**What is being asked**
Find the word "they" below. Copy each line that has it.

++++++++

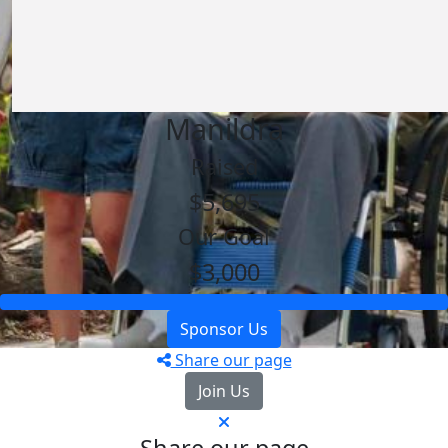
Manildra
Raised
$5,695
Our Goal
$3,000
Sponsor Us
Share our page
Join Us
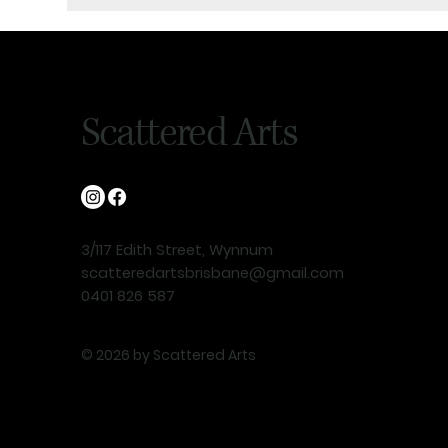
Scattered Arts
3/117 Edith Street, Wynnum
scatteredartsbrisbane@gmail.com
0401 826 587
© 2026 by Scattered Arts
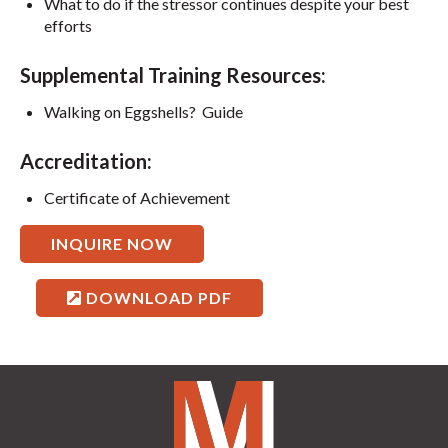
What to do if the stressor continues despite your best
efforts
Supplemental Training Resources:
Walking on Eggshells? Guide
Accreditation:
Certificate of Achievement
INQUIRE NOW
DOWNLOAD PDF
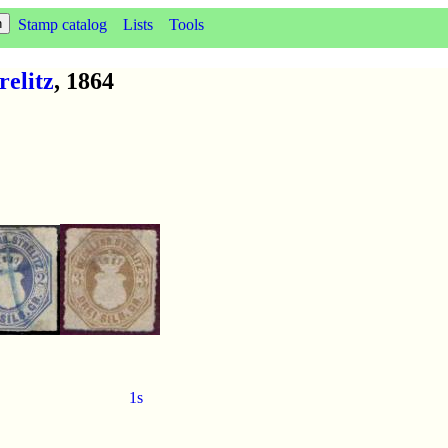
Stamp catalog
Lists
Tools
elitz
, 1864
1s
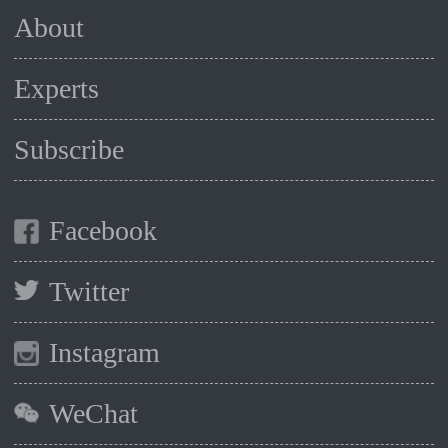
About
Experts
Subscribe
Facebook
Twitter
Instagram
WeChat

++++++++

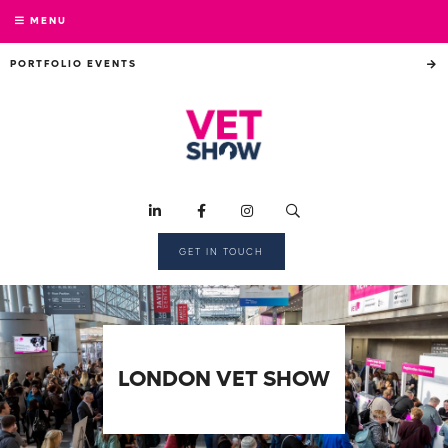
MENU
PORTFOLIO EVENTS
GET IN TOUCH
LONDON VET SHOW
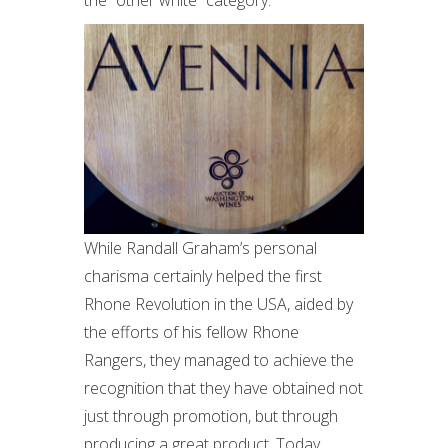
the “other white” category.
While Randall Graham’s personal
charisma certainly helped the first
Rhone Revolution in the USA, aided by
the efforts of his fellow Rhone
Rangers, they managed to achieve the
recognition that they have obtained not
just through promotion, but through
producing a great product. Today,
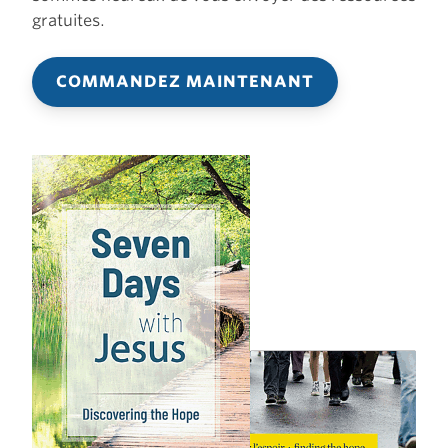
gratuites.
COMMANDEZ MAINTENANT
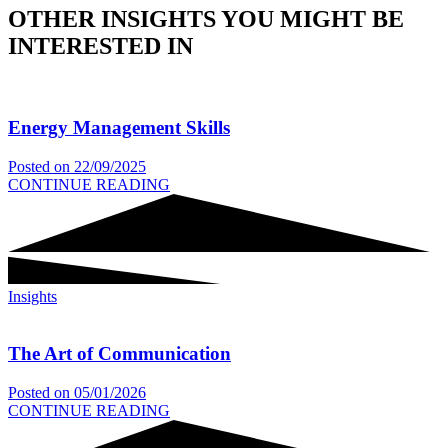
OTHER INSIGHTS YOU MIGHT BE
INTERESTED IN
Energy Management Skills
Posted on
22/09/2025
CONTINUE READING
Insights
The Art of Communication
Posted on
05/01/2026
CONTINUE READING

++++++++

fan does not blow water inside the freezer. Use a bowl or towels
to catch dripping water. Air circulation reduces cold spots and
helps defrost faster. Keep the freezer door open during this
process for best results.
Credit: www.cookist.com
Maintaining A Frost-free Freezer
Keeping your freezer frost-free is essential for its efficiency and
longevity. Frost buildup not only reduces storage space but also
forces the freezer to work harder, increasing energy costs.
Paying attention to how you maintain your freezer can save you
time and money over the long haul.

++++++++

**Result**
Rangers, they managed to achieve the
recognition that they have obtained not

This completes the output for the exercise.